[Opening GIVEN RECORDS section]

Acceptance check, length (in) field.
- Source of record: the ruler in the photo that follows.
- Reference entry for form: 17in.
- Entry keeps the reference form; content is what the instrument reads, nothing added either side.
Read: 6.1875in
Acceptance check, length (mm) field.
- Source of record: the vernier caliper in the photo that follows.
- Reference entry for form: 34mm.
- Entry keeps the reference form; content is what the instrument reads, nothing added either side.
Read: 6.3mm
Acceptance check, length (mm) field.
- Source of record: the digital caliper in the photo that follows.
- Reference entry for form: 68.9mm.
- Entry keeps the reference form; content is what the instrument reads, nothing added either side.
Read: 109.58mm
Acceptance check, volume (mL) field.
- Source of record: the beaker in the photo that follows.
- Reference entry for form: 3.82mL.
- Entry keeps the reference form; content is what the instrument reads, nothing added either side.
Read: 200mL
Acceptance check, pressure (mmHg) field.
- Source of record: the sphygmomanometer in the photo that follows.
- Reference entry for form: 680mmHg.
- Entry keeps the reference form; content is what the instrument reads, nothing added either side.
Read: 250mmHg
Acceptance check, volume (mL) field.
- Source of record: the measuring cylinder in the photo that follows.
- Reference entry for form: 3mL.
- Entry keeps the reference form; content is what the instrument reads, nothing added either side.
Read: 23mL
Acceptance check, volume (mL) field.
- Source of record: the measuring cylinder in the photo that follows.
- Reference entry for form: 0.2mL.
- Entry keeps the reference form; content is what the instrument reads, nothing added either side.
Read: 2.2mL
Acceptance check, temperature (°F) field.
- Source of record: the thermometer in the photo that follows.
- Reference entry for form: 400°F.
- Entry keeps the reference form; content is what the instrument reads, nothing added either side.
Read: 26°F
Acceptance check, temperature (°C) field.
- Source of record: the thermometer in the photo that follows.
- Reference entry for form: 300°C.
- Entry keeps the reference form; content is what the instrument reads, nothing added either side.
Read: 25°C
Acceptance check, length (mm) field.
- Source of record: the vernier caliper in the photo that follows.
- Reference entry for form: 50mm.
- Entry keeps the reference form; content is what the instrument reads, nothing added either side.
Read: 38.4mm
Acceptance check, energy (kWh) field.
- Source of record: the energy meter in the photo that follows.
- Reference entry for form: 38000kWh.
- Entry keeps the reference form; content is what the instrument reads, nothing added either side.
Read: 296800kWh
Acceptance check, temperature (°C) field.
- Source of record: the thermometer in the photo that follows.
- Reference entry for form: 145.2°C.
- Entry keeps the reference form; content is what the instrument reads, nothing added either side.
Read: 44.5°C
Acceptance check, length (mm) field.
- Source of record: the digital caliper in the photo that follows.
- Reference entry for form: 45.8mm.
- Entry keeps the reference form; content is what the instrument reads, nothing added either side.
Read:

[Closing GIVEN RECORDS section]

> WORK INSTRUCTION: Copy the listing verbatim, starting at its first line and ending with the line containing "Read: 250mmHg", both included.

> SOLUTION TO THIS EXERCISE:
Acceptance check, length (in) field.
- Source of record: the ruler in the photo that follows.
- Reference entry for form: 17in.
- Entry keeps the reference form; content is what the instrument reads, nothing added either side.
Read: 6.1875in
Acceptance check, length (mm) field.
- Source of record: the vernier caliper in the photo that follows.
- Reference entry for form: 34mm.
- Entry keeps the reference form; content is what the instrument reads, nothing added either side.
Read: 6.3mm
Acceptance check, length (mm) field.
- Source of record: the digital caliper in the photo that follows.
- Reference entry for form: 68.9mm.
- Entry keeps the reference form; content is what the instrument reads, nothing added either side.
Read: 109.58mm
Acceptance check, volume (mL) field.
- Source of record: the beaker in the photo that follows.
- Reference entry for form: 3.82mL.
- Entry keeps the reference form; content is what the instrument reads, nothing added either side.
Read: 200mL
Acceptance check, pressure (mmHg) field.
- Source of record: the sphygmomanometer in the photo that follows.
- Reference entry for form: 680mmHg.
- Entry keeps the reference form; content is what the instrument reads, nothing added either side.
Read: 250mmHg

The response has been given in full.